The path to founding beacons
Jesse always gravitated toward STEM because it felt logical and concrete, unlike humanities where he struggled to produce good output. He went to Stanford for a PhD partly as a way to get to Silicon Valley, which he saw as the epicenter of cutting-edge engineering and machine learning.
He didn’t plan to finish the PhD and was roughly 50/50 on completing it. He was drawn to the romanticized idea of big tech (free food, cool work) after visiting Facebook’s campus.
His PhD research ended up being interesting enough that he finished it, but he never wanted to go into academia.
His co-founder Neal (CEO) had wanted to do a startup since around 2010, inspired by reading startup literature and YC application essays while working in options trading in Chicago. He went back for a second bachelor’s in engineering specifically to gain technical skills to build things himself, which is why he’s older than the other co-founders.
During their PhDs, Jesse, Neal, and their third co-founder David took business courses together. Near the end of their programs, Neal brought the three of them together and proposed working on a side project, reasoning that their combined machine learning expertise could be packaged into something valuable.
Getting into YC and early pivots
The trio enrolled in YC Startup School, an online program that forced weekly progress. Midway through, YC announced it would select 100 companies from 15,000 to receive $10,000 checks, evaluated using the actual YC application.
They filled out the application to win the grant, then realized they had essentially completed a real YC application and decided to apply to the accelerator itself. They got in.
When they applied in December 2018 (YC’s early decision round for summer 2019), their product was a face ID system for doors—a piece of wood with an August Smart Lock, a Raspberry Pi, and a simple face detection algorithm. The vision was a world with no keys, key cards, or passcodes.
Their YC interview demo involved holding the device up to a partner’s face; the screen showed face detection, drew a green square around recognized faces, and unlocked the door.
Between applying and starting YC, they took Lean Launchpad, which required talking to at least 12 customers per week. This forced them out of the building mindset and into customer discovery.
They quickly realized the face ID for doors product wasn’t working. By the end of the course, they were exploring productivity tools—using machine learning to auto-link tasks and reduce redundant work in organizations.
The problem resonated at a high level, but they struggled to define the actual product, and as non-front-end engineers, they couldn’t deliver the crisp UX a productivity tool required.
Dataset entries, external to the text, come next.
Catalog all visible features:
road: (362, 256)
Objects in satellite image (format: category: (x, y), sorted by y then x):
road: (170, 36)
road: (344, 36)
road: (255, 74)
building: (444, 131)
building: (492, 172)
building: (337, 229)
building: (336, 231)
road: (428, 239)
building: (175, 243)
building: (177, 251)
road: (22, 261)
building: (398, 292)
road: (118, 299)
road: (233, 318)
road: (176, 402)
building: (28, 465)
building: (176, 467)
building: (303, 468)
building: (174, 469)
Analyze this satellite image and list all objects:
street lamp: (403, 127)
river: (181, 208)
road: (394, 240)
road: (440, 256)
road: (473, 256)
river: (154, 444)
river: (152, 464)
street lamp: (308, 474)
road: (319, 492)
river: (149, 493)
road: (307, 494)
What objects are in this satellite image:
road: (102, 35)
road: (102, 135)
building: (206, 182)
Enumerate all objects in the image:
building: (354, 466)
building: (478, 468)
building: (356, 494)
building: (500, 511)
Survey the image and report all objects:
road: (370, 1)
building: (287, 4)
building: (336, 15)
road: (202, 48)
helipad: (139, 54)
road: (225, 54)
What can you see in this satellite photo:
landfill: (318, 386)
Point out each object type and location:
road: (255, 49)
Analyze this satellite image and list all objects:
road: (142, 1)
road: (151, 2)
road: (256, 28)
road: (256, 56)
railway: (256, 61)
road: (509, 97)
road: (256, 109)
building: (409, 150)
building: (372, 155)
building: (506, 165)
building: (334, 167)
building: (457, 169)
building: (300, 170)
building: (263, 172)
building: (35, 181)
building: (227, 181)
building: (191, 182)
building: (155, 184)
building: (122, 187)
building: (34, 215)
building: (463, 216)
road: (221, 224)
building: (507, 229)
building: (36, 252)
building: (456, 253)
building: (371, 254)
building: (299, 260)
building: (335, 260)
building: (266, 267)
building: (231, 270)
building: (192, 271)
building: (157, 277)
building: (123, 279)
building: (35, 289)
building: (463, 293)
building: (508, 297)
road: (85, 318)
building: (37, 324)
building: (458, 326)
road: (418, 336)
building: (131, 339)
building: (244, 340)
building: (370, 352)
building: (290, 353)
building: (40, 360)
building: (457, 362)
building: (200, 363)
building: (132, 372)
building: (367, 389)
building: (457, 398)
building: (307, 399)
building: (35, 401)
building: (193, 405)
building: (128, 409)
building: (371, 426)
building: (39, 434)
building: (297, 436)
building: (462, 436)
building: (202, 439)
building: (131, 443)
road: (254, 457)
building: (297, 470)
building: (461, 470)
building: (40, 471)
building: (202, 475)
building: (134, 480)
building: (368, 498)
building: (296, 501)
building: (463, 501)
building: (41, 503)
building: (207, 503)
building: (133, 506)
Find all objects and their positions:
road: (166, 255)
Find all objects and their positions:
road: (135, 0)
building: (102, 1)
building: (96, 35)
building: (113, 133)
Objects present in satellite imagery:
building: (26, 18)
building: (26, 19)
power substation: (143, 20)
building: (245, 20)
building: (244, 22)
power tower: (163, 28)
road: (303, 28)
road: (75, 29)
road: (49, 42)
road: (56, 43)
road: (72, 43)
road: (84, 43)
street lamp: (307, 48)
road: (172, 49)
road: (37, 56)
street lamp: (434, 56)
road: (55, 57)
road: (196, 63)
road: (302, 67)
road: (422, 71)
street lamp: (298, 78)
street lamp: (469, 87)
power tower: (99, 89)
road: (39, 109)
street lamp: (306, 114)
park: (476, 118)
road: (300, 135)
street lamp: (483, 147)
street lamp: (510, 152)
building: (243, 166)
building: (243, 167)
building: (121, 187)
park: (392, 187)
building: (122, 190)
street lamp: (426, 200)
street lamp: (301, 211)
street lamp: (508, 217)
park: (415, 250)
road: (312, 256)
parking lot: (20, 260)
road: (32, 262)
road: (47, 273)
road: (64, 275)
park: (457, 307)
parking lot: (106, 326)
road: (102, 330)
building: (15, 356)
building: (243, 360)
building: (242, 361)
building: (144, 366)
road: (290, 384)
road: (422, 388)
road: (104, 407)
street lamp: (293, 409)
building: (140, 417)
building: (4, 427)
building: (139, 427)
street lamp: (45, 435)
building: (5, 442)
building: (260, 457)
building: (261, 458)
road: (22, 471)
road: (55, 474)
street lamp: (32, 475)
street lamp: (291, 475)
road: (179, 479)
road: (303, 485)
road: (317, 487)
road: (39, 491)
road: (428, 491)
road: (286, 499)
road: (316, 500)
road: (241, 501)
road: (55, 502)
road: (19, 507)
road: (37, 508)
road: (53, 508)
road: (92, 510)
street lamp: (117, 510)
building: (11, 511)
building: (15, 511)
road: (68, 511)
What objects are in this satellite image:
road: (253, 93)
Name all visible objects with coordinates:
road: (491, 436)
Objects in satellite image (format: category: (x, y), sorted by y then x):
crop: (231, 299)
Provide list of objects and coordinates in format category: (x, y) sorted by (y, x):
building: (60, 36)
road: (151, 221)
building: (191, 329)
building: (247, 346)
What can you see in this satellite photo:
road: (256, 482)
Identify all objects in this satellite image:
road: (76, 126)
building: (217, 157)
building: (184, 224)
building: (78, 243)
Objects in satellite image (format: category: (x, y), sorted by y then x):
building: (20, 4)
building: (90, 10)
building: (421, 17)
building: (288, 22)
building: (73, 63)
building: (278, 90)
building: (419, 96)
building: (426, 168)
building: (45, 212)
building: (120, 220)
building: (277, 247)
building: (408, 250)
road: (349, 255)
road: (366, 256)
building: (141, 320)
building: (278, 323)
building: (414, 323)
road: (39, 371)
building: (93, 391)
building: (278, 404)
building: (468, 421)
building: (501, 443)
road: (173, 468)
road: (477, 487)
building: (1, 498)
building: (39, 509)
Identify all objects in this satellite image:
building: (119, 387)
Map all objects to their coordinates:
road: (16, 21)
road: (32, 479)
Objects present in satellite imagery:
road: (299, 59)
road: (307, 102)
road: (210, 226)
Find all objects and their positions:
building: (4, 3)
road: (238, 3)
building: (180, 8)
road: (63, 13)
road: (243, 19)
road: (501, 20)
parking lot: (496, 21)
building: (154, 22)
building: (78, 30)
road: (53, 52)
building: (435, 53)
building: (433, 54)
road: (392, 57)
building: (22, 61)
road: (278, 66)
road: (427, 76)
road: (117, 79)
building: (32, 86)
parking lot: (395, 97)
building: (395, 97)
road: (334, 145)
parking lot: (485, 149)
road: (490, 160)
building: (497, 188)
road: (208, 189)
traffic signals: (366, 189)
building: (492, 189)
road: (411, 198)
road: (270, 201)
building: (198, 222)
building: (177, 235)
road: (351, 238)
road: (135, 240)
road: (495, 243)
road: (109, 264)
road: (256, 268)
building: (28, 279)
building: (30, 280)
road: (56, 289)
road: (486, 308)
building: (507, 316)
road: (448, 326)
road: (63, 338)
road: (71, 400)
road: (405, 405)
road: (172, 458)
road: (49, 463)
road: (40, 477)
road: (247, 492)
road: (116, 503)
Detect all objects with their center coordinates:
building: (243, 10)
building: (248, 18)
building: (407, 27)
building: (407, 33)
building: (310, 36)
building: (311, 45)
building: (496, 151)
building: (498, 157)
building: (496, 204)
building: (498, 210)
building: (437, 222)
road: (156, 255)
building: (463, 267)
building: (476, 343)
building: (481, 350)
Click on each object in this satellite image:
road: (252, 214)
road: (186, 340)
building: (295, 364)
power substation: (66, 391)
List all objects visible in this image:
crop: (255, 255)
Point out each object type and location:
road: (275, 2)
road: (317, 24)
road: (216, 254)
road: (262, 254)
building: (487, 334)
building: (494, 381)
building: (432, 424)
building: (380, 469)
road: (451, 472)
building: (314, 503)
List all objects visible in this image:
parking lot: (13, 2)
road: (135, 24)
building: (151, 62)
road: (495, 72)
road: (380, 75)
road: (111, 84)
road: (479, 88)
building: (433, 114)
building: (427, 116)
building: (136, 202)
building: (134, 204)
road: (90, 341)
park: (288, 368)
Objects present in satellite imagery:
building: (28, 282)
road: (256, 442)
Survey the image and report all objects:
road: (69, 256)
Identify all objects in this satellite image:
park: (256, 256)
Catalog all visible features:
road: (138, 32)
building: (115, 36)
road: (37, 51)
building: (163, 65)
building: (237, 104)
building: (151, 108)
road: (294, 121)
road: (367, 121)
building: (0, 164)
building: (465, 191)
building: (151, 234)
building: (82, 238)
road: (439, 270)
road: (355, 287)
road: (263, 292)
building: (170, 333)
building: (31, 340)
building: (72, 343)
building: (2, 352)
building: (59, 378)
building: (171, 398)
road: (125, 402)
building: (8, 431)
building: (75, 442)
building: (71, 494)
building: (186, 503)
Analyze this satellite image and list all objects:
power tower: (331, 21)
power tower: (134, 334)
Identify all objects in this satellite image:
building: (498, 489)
Pivoting to the creator space
Halfway through YC, they pivoted to the creator economy, discovering the link-in-bio space. At the time, Linktree was essentially the only product in the market and was growing rapidly.
The pivot was essentially finding a real problem worth solving after searching for places to apply their machine learning expertise. They realized there weren’t strong ML applications for creator problems yet, so they shifted to solving real pain points directly.
The company name beacons survived every pivot because it’s generic with a positive connotation—it could work for a hardware product, a productivity tool, or a creator platform.
Evolution of Jesse’s role
Jesse started as Chief Scientist, a title meant to signal the company’s machine learning focus. As the ML hammer didn’t fit the nails they found, the role shifted.
He moved into general product work, which he describes as filling the space between the business, the user, and the builder. When the team lacked engineers, he coded; when they lacked marketing, he ran social media and growth hacking; when they needed data analysis, he did that.
He describes being “mediocre or less than mediocre” at many of these things, but they had to get done. This naturally evolved into his current role as Chief Product Officer.
The hard years: co-founder conflict
The first one to two and a half years were dominated by co-founder conflict and figuring out how to work together. All three were transitioning from PhD work—arguably the most independent form of work—to a situation where they depended on each other daily.
None of them had real job experience (except Neal, in a completely different industry and era). They had constant misalignments on what to work on, why, what “done” meant, and what “good” meant.
They had what Jesse describes as group therapy sessions every few days—meta-conversations about whether to set goals, what good goals were, how often to change them, and what they were even trying to do.
This period was “really really tough but really rewarding” because they came out the other side having built a genuine working relationship.
Current state and trajectory
Four years in, beacons has raised over $20 million, has over a million users, and employs about 35 people. The company has evolved from a hardware prototype to a productivity tool concept to a creator economy platform.
Jesse’s personal journey has taken him from someone who never planned to be a founder, through a PhD he almost didn’t finish, through brutal co-founder growing pains, to leading product at a well-funded startup. He emphasizes staying flexible with plans and following what draws him rather than rigidly sticking to a predetermined path.